[Numpy-discussion] floating point exception weirdness

Fri Oct 22 11:25:58 EDT 2004

I've isolated a bug I first reported on this mailing list in August.  
I've now confined it to a small code snippet using entirely open-source 
software (previously I saw it while using Intel's IPP).  In a nutshell, 
importing numarray.ieeespecial triggers a floating point exception 
(which kills my program) when I call Numeric's 
singular_value_decomposition() function:

import Numeric
from LinearAlgebra import singular_value_decomposition

if want_FPE:
    import numarray.ieeespecial

A= [[-5.7, 2.2, -0.53, 46.0],
    [-2.3, -5.5, -1.0, 1091.0],
    [5.9, 1.4, -0.1, -142.0],
    [-1.3, 5.7, -1.5, 2673.0]]
A=Numeric.array(A)
u,s,v = singular_value_decomposition(A) # FPE triggered here

Here's my setup:

$ python
Python 2.3.4 (#2, Sep 24 2004, 08:39:09)
[GCC 3.3.4 (Debian 1:3.3.4-12)] on linux2
Type "help", "copyright", "credits" or "license" for more information.
 >>> import Numeric
 >>> Numeric.__version__
'23.6'
 >>> import numarray
 >>> numarray.__version__
'1.2a'

$ gcc -v
Reading specs from /usr/lib/gcc-lib/i486-linux/3.3.4/specs
Configured with: ../src/configure -v 
--enable-languages=c,c++,java,f77,pascal,objc,ada,treelang --prefix=/usr 
--mandir=/usr/share/man --infodir=/usr/share/info 
--with-gxx-include-dir=/usr/include/c++/3.3 --enable-shared 
--with-system-zlib --enable-nls --without-included-gettext 
--enable-__cxa_atexit --enable-clocale=gnu --enable-debug 
--enable-java-gc=boehm --enable-java-awt=xlib --enable-objc-gc i486-linux
Thread model: posix
gcc version 3.3.4 (Debian 1:3.3.4-13)

Now, for the clue:  the above error is ONLY triggered when I compile 
Numeric to use system blas and friends, not when I use lapack_lite 
included with Numeric.  This leads me to suspect it is related to the 
SSE2 unit -- I have Debian sarge's atlas3-base, atlas3-see, atlas3-sse2, 
blas, lapack, lapack3, and refblas3 packages installed on my P4 machine.
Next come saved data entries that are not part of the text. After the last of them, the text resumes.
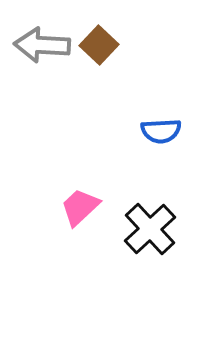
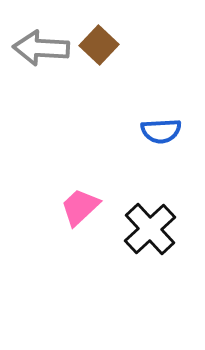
gray arrow: moved 1 px left, 3 px down
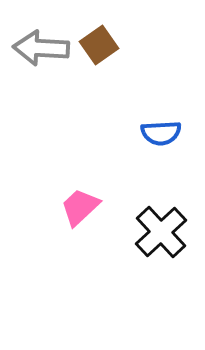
brown square: rotated 12 degrees clockwise
blue semicircle: moved 2 px down
black cross: moved 11 px right, 3 px down
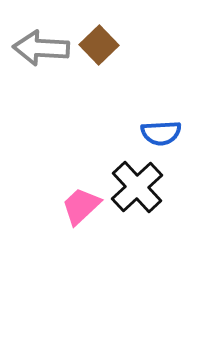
brown square: rotated 9 degrees counterclockwise
pink trapezoid: moved 1 px right, 1 px up
black cross: moved 24 px left, 45 px up
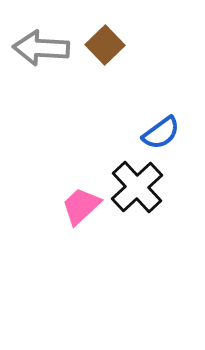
brown square: moved 6 px right
blue semicircle: rotated 33 degrees counterclockwise
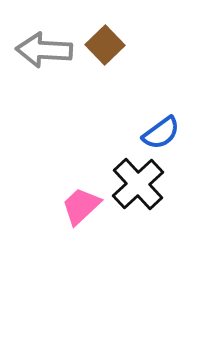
gray arrow: moved 3 px right, 2 px down
black cross: moved 1 px right, 3 px up
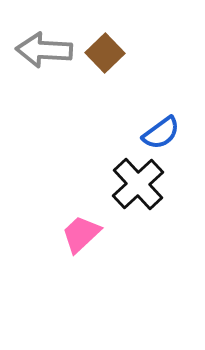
brown square: moved 8 px down
pink trapezoid: moved 28 px down
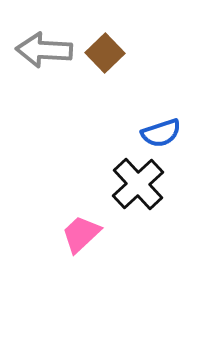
blue semicircle: rotated 18 degrees clockwise
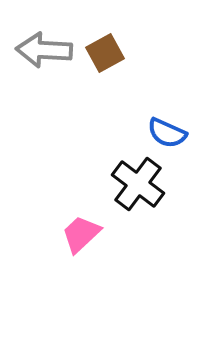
brown square: rotated 15 degrees clockwise
blue semicircle: moved 6 px right; rotated 42 degrees clockwise
black cross: rotated 10 degrees counterclockwise
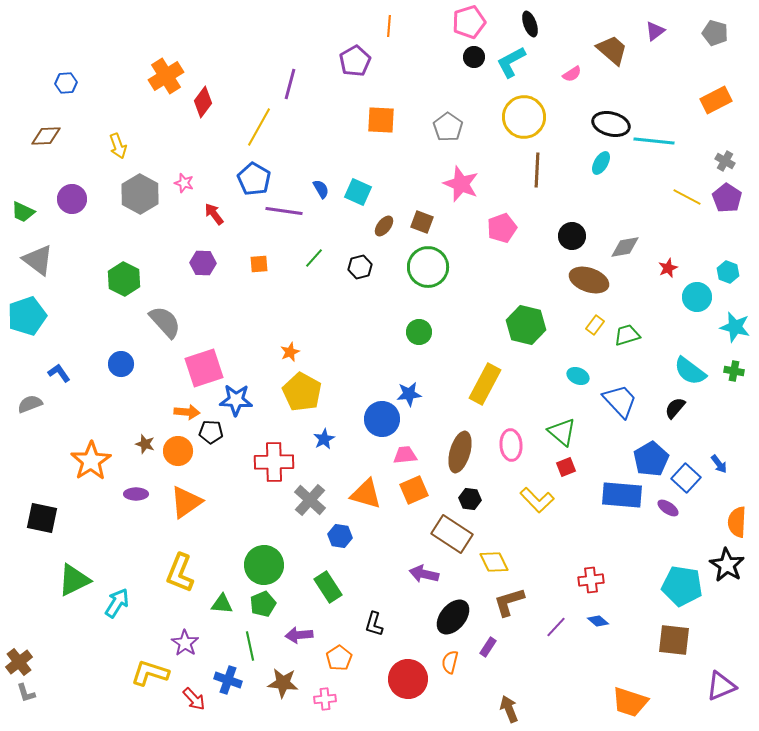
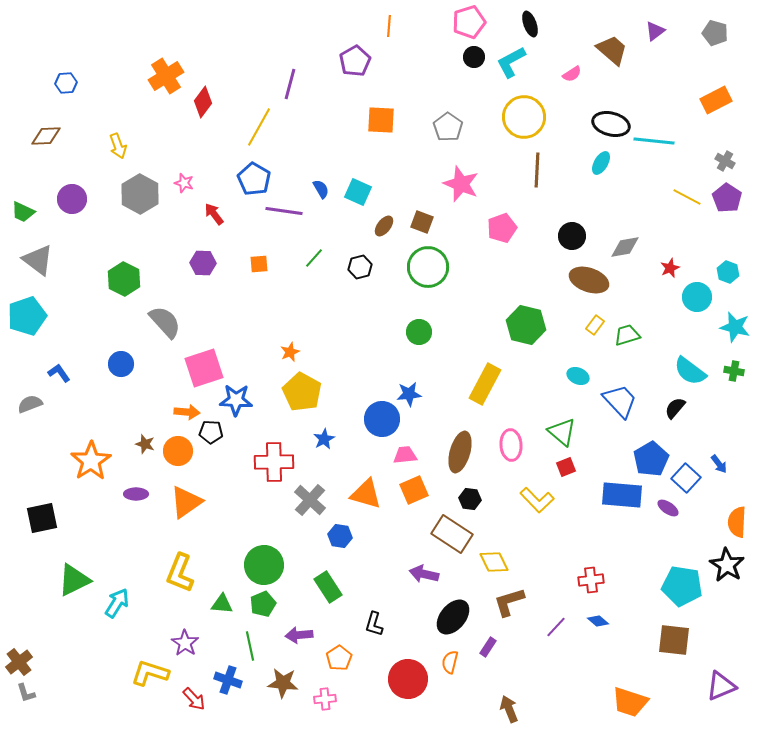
red star at (668, 268): moved 2 px right
black square at (42, 518): rotated 24 degrees counterclockwise
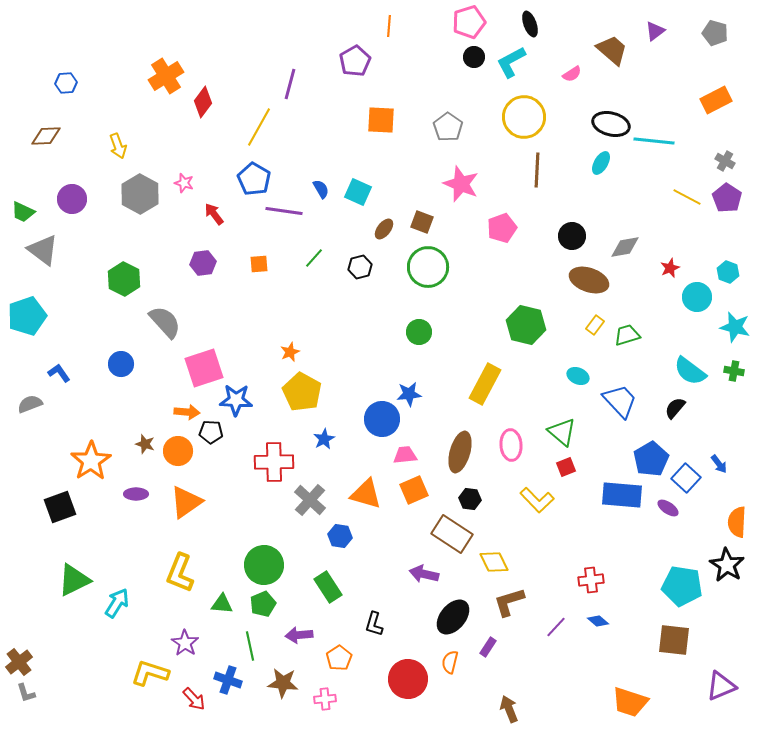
brown ellipse at (384, 226): moved 3 px down
gray triangle at (38, 260): moved 5 px right, 10 px up
purple hexagon at (203, 263): rotated 10 degrees counterclockwise
black square at (42, 518): moved 18 px right, 11 px up; rotated 8 degrees counterclockwise
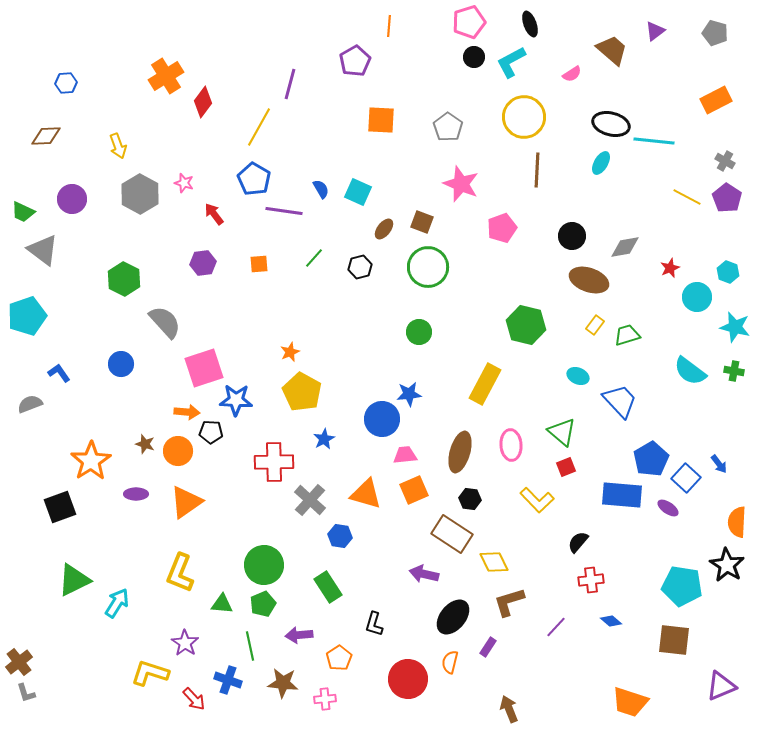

So, to propose a hypothesis: numarray.ieeespecial sets the FPE bit in 
the SSE2 hardware, but for some reason this does not raise SIGFPE.  
However, when the next call that touches SSE2 happens, the kernel sees 
that error bit and throws the signal.  Does this explanation make 
sense?  Is it easy to fix?

Cheers!
Andrew